---------- TEXT FOR ANALYSIS ----------
Pneumonitis: Occurred in 0.8% of patients exposed to LYNPARZA monotherapy, and some cases were fatal. If patients present with new or worsening respiratory symptoms such as dyspnea, cough, and fever, or a radiological abnormality occurs, interrupt LYNPARZA treatment and initiate prompt investigation. Discontinue LYNPARZA if pneumonitis is confirmed and treat patient appropriately.
Embryo-Fetal Toxicity: Based on its mechanism of action and findings in animals, LYNPARZA can cause fetal harm. A pregnancy test is recommended for females of reproductive potential prior to initiating treatment.
Females
Advise females of reproductive potential of the potential risk to a fetus and to use effective contraception during treatment and for 6 months following the last dose.
Males
Advise male patients with female partners of reproductive potential or who are pregnant to use effective contraception during treatment and for 3 months following the last dose of LYNPARZA and to not donate sperm during this time.
Venous Thromboembolic Events: Including pulmonary embolism, occurred in 7% of patients with metastatic castration-resistant prostate cancer who received LYNPARZA plus androgen deprivation therapy (ADT) compared to 3.1% of patients receiving enzalutamide or abiraterone plus ADT in the PROfound study. Patients receiving LYNPARZA and ADT had a 6% incidence of pulmonary embolism compared to 0.8% of patients treated with ADT plus either enzalutamide or abiraterone. Monitor patients for signs and symptoms of venous thrombosis and pulmonary embolism, and treat as medically appropriate, which may include long-term anticoagulation as clinically indicated.
ADVERSE REACTIONS—First-Line Maintenance BRCAm Advanced Ovarian Cancer
Most common adverse reactions (Grades 1-4) in ≥10% of patients who received LYNPARZA in the first-line maintenance setting for SOLO-1 were: nausea (77%), fatigue (67%), abdominal pain (45%), vomiting (40%), anemia (38%), diarrhea (37%), constipation (28%), upper respiratory tract infection/influenza/nasopharyngitis/bronchitis (28%), dysgeusia (26%), decreased appetite (20%), dizziness (20%), neutropenia (17%), dyspepsia (17%), dyspnea (15%), leukopenia (13%), urinary tract infection (13%), thrombocytopenia (11%), and stomatitis (11%).
Most common laboratory abnormalities (Grades 1-4) in ≥25% of patients who received LYNPARZA in the first-line maintenance setting for SOLO-1 were: decrease in hemoglobin (87%), increase in mean corpuscular volume (87%), decrease in leukocytes (70%), decrease in lymphocytes (67%), decrease in absolute neutrophil count (51%), decrease in platelets (35%), and increase in serum creatinine (34%).
----------
**ASSIGNMENT:**
Rewrite the LYNPARZA safety information from "Most common laboratory" up to and including "serum creatinine (34%).", replacing "hemoglobin" with "Hb".
---------- DATASET ENTRIES ----------
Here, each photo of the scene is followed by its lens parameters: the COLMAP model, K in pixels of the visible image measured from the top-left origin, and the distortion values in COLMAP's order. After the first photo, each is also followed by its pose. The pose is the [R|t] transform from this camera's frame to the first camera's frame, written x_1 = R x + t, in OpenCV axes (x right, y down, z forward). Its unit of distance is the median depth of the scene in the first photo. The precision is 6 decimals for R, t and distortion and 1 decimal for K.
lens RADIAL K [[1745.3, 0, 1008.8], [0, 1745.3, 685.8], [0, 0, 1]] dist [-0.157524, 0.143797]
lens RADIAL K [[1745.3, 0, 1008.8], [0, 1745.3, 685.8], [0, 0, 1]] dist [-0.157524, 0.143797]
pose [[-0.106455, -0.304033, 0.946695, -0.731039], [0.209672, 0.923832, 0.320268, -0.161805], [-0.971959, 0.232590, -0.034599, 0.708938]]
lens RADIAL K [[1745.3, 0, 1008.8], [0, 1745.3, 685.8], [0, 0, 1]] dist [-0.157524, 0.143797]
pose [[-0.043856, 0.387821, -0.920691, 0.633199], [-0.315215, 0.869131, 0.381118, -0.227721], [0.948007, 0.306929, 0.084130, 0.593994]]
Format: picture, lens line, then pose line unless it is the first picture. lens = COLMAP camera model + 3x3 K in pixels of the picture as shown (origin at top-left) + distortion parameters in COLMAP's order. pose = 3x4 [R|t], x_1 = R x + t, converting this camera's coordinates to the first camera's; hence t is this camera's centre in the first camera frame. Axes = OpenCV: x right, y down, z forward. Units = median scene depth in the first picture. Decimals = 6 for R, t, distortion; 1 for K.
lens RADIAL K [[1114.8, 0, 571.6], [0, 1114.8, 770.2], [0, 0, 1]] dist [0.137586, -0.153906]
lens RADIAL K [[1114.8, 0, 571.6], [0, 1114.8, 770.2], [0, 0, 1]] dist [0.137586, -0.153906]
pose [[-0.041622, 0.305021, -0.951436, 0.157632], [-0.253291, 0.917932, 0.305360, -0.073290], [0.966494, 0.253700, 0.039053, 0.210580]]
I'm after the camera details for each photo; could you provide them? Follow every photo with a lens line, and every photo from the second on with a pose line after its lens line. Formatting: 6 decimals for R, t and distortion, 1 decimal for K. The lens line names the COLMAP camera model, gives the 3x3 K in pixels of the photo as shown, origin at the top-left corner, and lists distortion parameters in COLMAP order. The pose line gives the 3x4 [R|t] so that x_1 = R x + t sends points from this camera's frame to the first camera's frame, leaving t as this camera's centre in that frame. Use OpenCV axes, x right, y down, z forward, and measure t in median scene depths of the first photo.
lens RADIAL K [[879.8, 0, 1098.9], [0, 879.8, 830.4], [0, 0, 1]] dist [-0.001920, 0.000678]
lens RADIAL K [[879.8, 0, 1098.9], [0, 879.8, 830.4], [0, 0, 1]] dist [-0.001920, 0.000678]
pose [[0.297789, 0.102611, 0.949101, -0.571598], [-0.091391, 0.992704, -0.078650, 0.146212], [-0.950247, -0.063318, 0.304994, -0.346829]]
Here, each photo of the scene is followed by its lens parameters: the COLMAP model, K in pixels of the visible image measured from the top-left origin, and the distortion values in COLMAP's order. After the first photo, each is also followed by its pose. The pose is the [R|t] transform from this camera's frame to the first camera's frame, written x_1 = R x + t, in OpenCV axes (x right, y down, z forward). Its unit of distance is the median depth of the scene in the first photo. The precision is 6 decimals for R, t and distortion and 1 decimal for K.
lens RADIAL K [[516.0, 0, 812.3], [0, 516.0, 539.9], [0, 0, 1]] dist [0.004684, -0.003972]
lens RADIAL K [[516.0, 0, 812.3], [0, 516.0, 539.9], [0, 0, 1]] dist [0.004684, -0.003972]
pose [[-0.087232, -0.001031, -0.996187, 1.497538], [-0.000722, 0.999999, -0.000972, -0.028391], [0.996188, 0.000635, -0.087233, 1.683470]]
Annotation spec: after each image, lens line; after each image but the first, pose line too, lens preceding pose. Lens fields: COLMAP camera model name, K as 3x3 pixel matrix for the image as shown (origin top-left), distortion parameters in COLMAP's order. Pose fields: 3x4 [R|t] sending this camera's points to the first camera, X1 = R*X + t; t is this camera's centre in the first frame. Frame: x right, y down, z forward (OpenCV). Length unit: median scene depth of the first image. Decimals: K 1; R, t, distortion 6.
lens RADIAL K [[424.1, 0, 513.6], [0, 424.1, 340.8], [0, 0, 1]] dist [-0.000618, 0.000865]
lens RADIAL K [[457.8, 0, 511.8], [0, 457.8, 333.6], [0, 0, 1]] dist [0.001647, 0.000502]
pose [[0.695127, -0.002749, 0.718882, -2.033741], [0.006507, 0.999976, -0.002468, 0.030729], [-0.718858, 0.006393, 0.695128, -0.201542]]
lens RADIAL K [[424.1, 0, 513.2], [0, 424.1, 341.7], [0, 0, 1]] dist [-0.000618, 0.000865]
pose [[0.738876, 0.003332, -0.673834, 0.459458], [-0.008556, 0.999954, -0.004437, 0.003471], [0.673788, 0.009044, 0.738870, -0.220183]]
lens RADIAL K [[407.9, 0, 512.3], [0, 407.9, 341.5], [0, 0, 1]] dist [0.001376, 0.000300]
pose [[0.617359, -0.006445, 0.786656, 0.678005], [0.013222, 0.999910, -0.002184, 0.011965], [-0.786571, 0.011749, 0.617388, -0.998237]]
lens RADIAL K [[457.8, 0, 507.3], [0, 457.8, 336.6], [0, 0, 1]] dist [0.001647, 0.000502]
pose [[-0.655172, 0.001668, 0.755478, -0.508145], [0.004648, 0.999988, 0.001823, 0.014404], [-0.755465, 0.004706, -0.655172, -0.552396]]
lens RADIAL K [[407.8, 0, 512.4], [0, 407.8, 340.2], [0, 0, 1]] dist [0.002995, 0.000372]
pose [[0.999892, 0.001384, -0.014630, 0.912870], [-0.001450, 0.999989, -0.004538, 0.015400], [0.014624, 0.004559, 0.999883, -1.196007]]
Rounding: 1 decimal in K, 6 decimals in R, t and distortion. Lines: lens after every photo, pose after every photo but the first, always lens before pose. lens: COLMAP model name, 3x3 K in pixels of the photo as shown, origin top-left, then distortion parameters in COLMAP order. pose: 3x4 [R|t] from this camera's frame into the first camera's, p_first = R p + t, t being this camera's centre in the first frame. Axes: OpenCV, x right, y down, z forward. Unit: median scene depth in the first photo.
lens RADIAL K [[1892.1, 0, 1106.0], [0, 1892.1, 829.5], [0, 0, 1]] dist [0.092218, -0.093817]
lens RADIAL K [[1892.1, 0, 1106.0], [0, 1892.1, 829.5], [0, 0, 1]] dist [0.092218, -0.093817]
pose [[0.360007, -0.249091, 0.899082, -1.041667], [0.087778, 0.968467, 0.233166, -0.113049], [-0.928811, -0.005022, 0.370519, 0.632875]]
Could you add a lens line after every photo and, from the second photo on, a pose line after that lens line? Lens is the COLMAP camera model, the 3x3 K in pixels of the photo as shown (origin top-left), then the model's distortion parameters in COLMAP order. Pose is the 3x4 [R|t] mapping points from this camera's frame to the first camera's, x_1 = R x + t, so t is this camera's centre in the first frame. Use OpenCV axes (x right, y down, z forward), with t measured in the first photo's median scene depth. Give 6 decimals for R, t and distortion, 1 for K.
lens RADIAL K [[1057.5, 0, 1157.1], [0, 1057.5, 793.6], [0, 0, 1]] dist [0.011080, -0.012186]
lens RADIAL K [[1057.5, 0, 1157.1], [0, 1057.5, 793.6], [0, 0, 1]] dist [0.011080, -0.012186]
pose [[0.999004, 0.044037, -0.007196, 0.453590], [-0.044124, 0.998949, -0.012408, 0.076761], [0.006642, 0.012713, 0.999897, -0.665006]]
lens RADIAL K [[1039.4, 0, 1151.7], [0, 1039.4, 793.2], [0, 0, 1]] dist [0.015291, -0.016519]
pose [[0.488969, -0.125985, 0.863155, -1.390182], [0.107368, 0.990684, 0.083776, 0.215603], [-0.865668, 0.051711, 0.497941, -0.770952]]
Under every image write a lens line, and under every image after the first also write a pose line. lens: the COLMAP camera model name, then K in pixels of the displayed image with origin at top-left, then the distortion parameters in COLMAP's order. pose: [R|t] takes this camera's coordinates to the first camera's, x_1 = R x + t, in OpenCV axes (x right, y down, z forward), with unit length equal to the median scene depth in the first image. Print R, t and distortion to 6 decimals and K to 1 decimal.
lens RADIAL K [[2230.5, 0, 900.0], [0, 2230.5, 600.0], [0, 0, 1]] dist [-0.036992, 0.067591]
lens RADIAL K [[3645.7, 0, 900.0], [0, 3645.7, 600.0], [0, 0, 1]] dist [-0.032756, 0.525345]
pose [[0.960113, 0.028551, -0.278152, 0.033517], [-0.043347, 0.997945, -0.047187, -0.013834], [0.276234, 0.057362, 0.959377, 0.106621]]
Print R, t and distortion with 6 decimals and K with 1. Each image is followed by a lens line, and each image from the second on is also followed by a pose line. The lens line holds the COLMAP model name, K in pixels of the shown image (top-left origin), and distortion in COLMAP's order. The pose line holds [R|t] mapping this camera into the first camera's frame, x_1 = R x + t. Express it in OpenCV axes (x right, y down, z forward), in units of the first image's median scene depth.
----------
**TASK SOLUTION:**
Most common laboratory abnormalities (Grades 1-4) in ≥25% of patients who received LYNPARZA in the first-line maintenance setting for SOLO-1 were: decrease in Hb (87%), increase in mean corpuscular volume (87%), decrease in leukocytes (70%), decrease in lymphocytes (67%), decrease in absolute neutrophil count (51%), decrease in platelets (35%), and increase in serum creatinine (34%).